Hands are reaching toward blasters, and there is a glint in the leadership’s eyes that Obi-Wan knows bodes ill-will. 

“And I pledge to protect you,” Padmé says. Drawing him back to her gaze. Then she looks up. There’s the thundering of a craft exiting hyperspace into the atmosphere above them. And the chaos of Padmé removing her robes to reveal her travel gear below it. She has a blaster in hand, and as planned, tosses Obi-Wan his lightsaber. 

Their positions are reversed as Padmé puts her body between his and the raised blasters of their captors. He puts his back to hers, trusting her aim as he hails the craft and cuts their binds. 

It’s not until they're on the shuttle, rattling in hyperspace that he forgets the warmth of her hand in his. And it’s only because a Naboo royal cruiser is not the sort of ship you take to the Outer Rim and race back to Coruscant with pirates at its heels. 

When the shuttle leaves hyperdrive again, it is with a loud bang from below their boots.
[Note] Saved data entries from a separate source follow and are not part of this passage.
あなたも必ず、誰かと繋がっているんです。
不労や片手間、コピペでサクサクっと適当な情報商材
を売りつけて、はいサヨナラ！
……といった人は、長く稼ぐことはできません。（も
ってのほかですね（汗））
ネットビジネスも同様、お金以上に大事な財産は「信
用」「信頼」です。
There is a sharp hiss of warning before the passenger cabin begins to fill with mist and Obi-Wan closes his eyes and begins to recite the Jedi code under his breath as if it is the only Force-saved thing that will keep their little ship in the air. 

“It would be fairly unfortunate if after all that, and the Bounty Hunters and Assassins that started it all - if a Naboo shuttle is what kills me,” Padmé says with a darkly humorous edge. 

“It was kind of Queen Apailana to send it to rescue us, but perhaps we picked the wrong getaway vehicle,” she says in jest as there’s a crash from the front and the pilot curses and then squeals in a foreboding high pitch.

Obi–Wan clenches his eyes tighter, unwilling or unable to humor her.

For a moment, there is an awkward pause left by Obi-Wan’s unwillingness to engage. He can feel her watching him, and wills himself to engage. He’s a Jedi Master, not a youngling. His anxiety over the flight should not freeze him this way. He takes a breath, his recitation of Jedi words stopping to allow the exhalation of a shaky breath.

Then, “Kriff!” bursts out of him, startling a laugh from her.

“This pilot is almost as bad as Anakin!,” Obi-wan exclaims, seething despite the trembling of his lips as the shuttle shakes and tips sideways around them before a grinding of mechanics precedes the pilot finding his equilibrium. Obi-wan curses again. And then almost flinches with the force of his politeness. He looks at her sheepishly - the heat of something other than the sunburn bringing out a high flush of red on his cheeks.

“Apologies, Senator. I should not bad-mouth your pilot.”

“No need for formality,” she says. “I did not appoint the pilot.” She shrugs and there’s a shuddering within the ship unlike any they have heard so far that interrupts her.

“And calling me by my title, after everything,” she says with emphasis, “Is a bit much, dearest friend. Now that we’re married”

She squeezes his hand in hers.

“Padmé - “ he starts to say, the immensity of what he can’t express. The warmth in his chest and how, not since Satine, has he wondered about another way of living. Because two weeks in the desert with only each other to trust and talked to was easier than he expected. Padmé is looking at him with a twinkle in her eye, and Obi-Wan parts his parched lips. But the shuttle hits landing with all the grace of a Loth-cat hitting water, and Obi-wan and Padmé are thrown together by the impact.